━━━ Given data ━━━

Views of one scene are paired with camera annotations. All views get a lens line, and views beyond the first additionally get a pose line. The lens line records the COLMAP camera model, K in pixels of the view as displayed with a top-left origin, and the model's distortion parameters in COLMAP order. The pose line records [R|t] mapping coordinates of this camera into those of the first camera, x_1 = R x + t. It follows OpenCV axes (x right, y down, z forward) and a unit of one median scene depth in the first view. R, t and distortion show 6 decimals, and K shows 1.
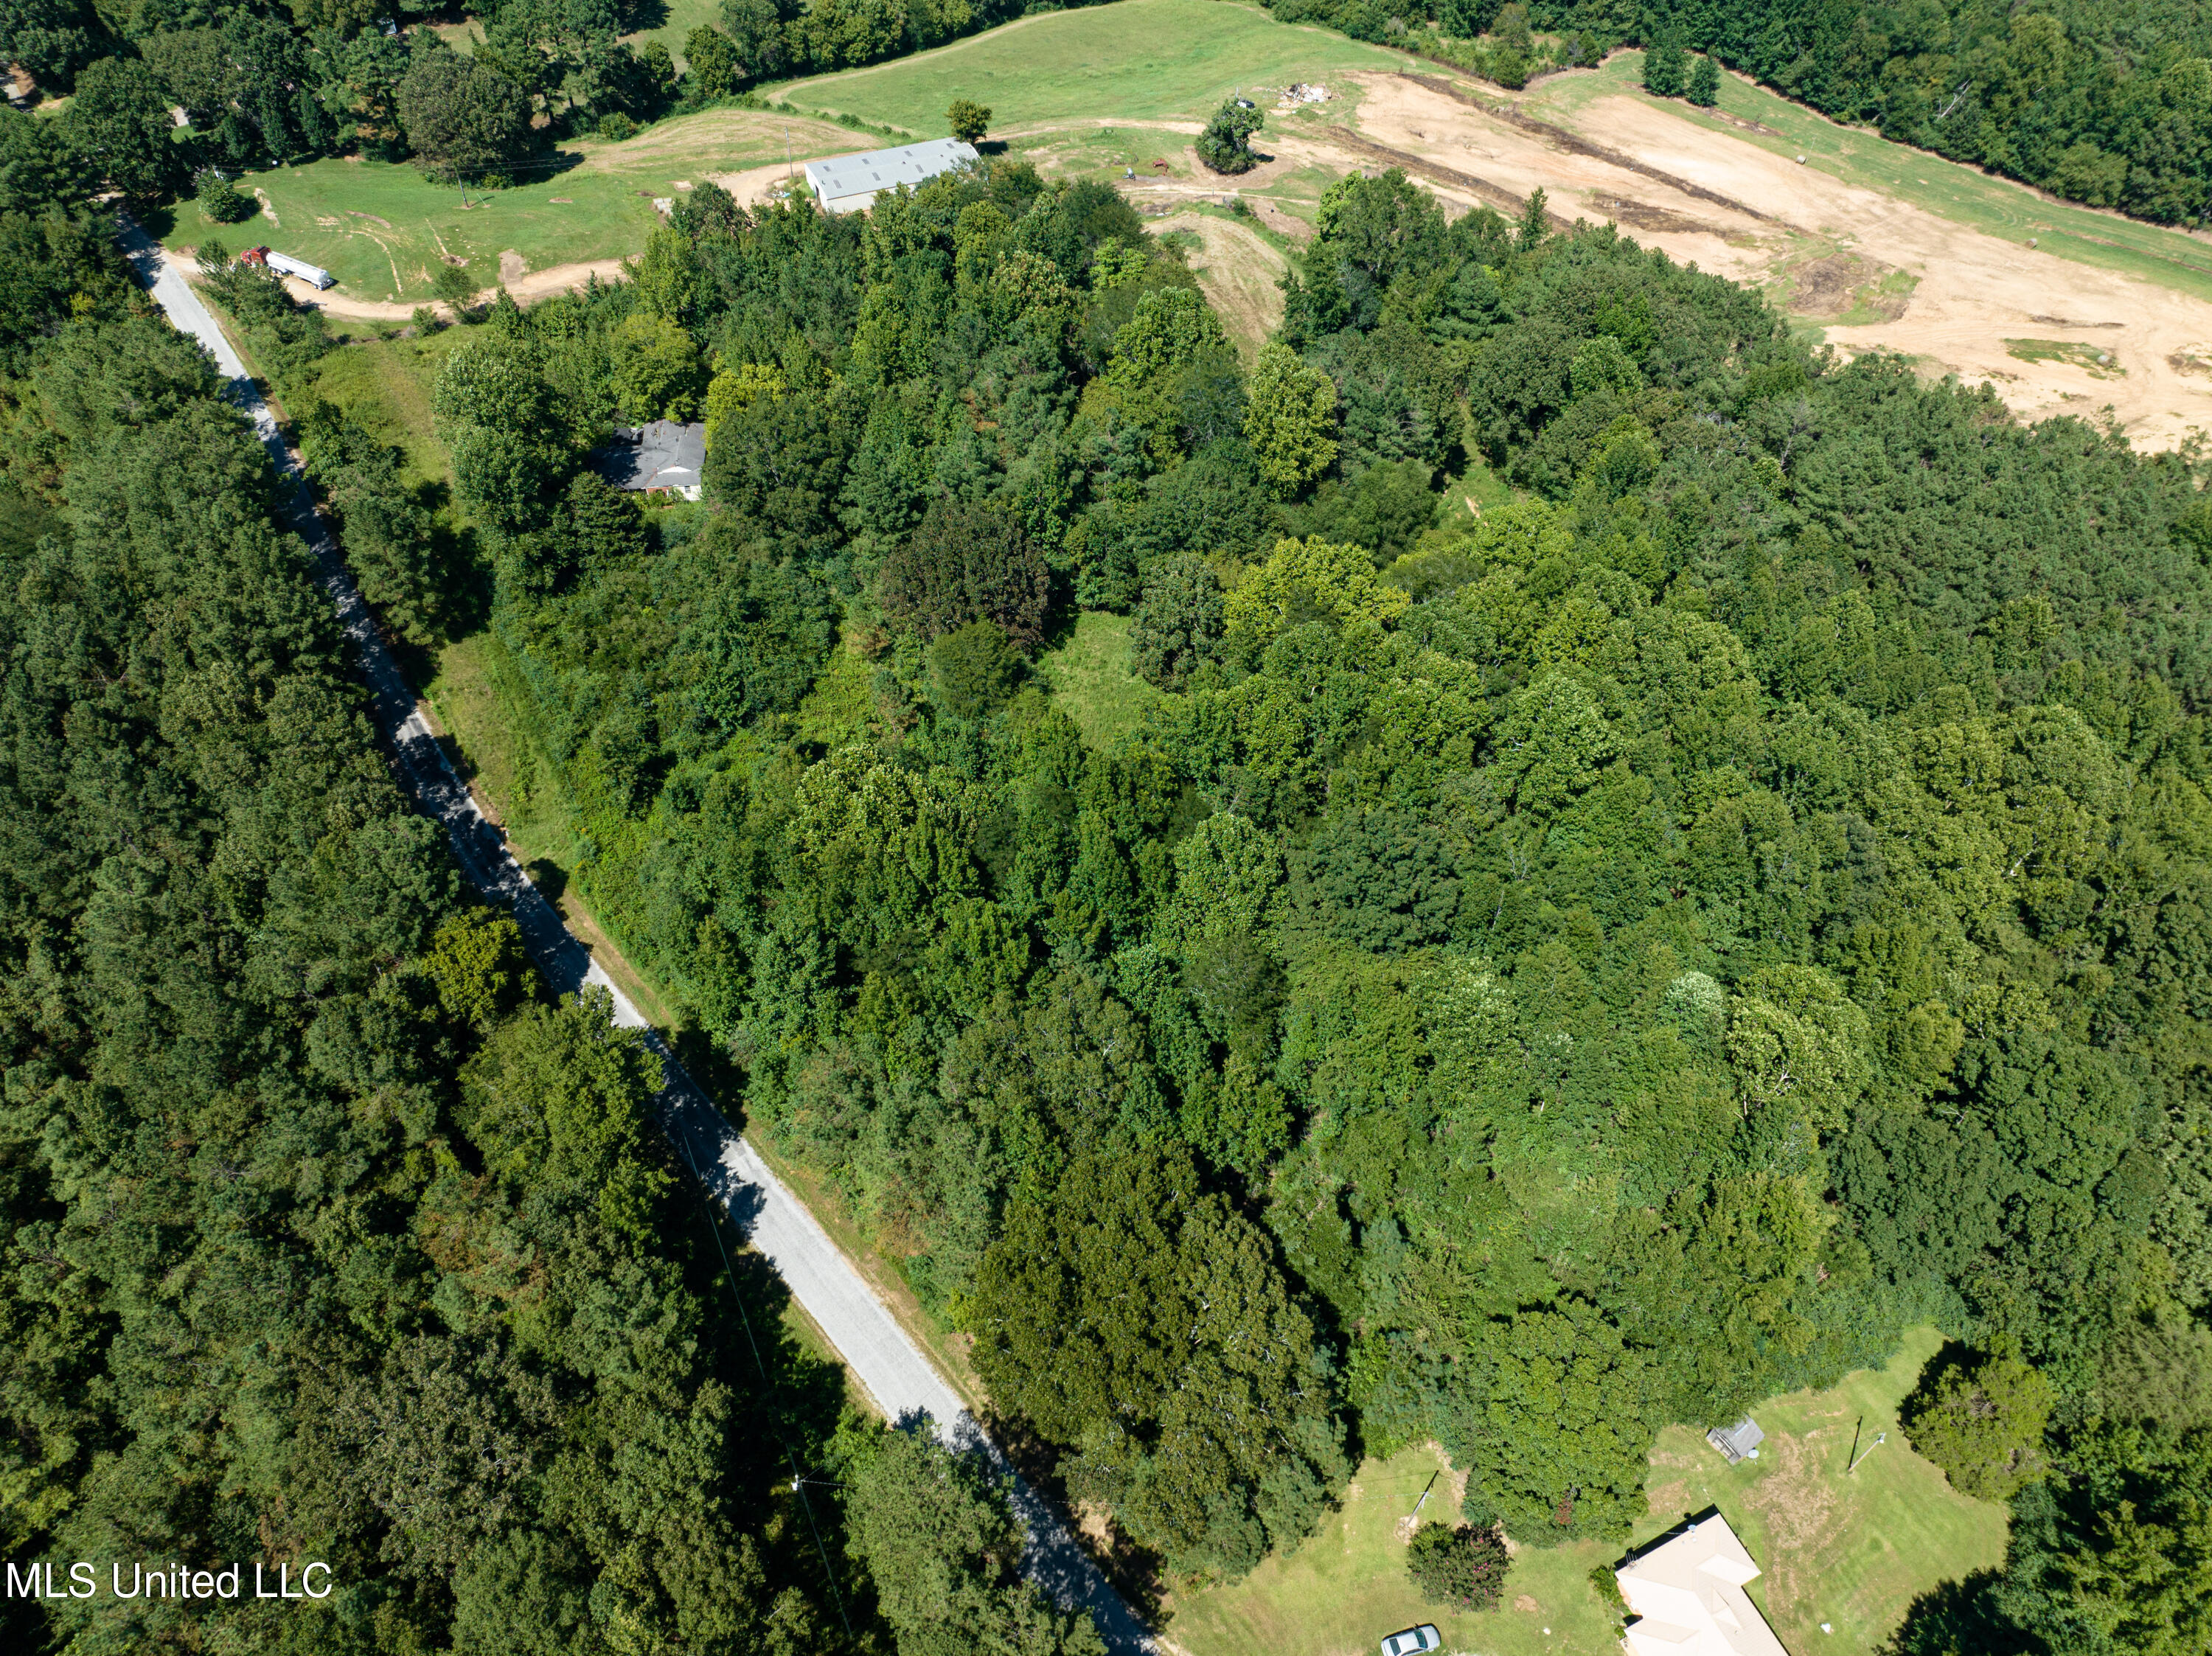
lens RADIAL K [[1562.1, 0, 1116.0], [0, 1562.1, 824.8], [0, 0, 1]] dist [-0.033340, -0.004177]
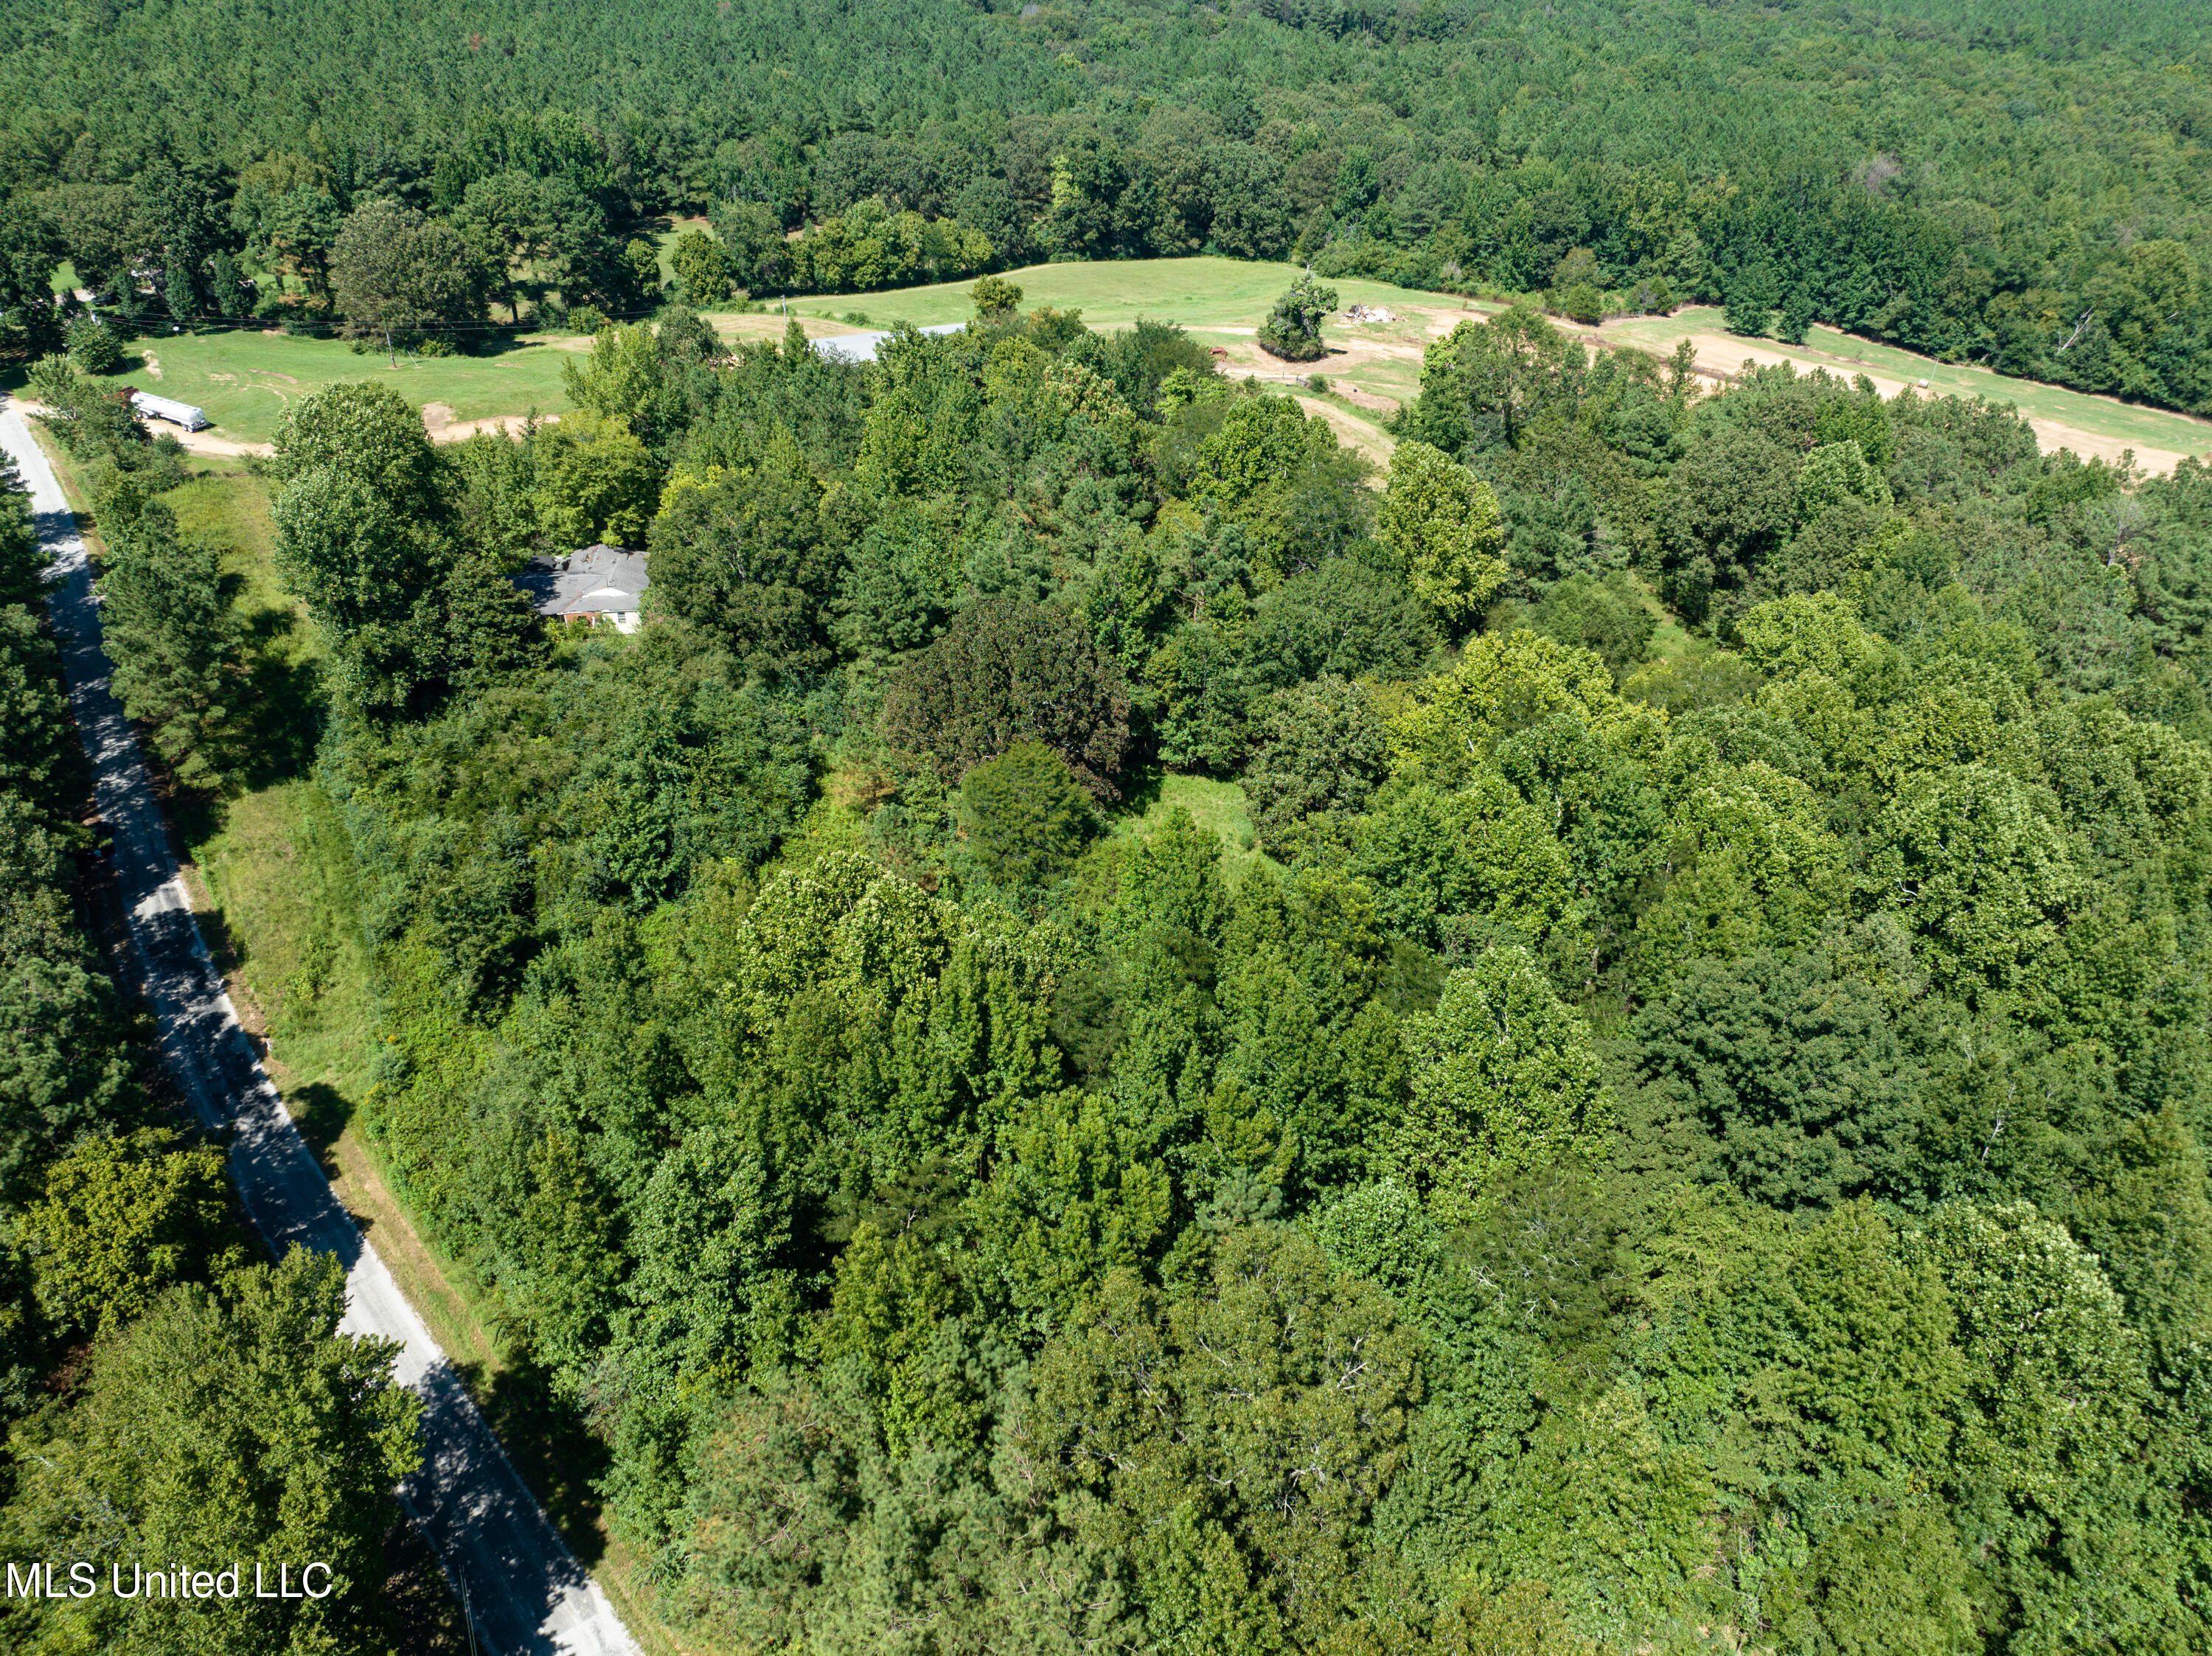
lens RADIAL K [[1562.1, 0, 1116.0], [0, 1562.1, 824.8], [0, 0, 1]] dist [-0.033340, -0.004177]
pose [[0.999861, 0.004261, 0.016110, -0.062347], [-0.000044, 0.967423, -0.253165, 0.071719], [-0.016664, 0.253130, 0.967289, 0.358114]]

━━━

◆ Try it ◆
Output each line of the listing above as a JSON list of strings, one string per line, with blank lines skipped. Leave the pictures out.

◆ Result of the exercise ◆
[
  "Views of one scene are paired with camera annotations. All views get a lens line, and views beyond the first additionally get a pose line. The lens line records the COLMAP camera model, K in pixels of the view as displayed with a top-left origin, and the model's distortion parameters in COLMAP order. The pose line records [R|t] mapping coordinates of this camera into those of the first camera, x_1 = R x + t. It follows OpenCV axes (x right, y down, z forward) and a unit of one median scene depth in the first view. R, t and distortion show 6 decimals, and K shows 1.",
  "lens RADIAL K [[1562.1, 0, 1116.0], [0, 1562.1, 824.8], [0, 0, 1]] dist [-0.033340, -0.004177]",
  "lens RADIAL K [[1562.1, 0, 1116.0], [0, 1562.1, 824.8], [0, 0, 1]] dist [-0.033340, -0.004177]",
  "pose [[0.999861, 0.004261, 0.016110, -0.062347], [-0.000044, 0.967423, -0.253165, 0.071719], [-0.016664, 0.253130, 0.967289, 0.358114]]"
]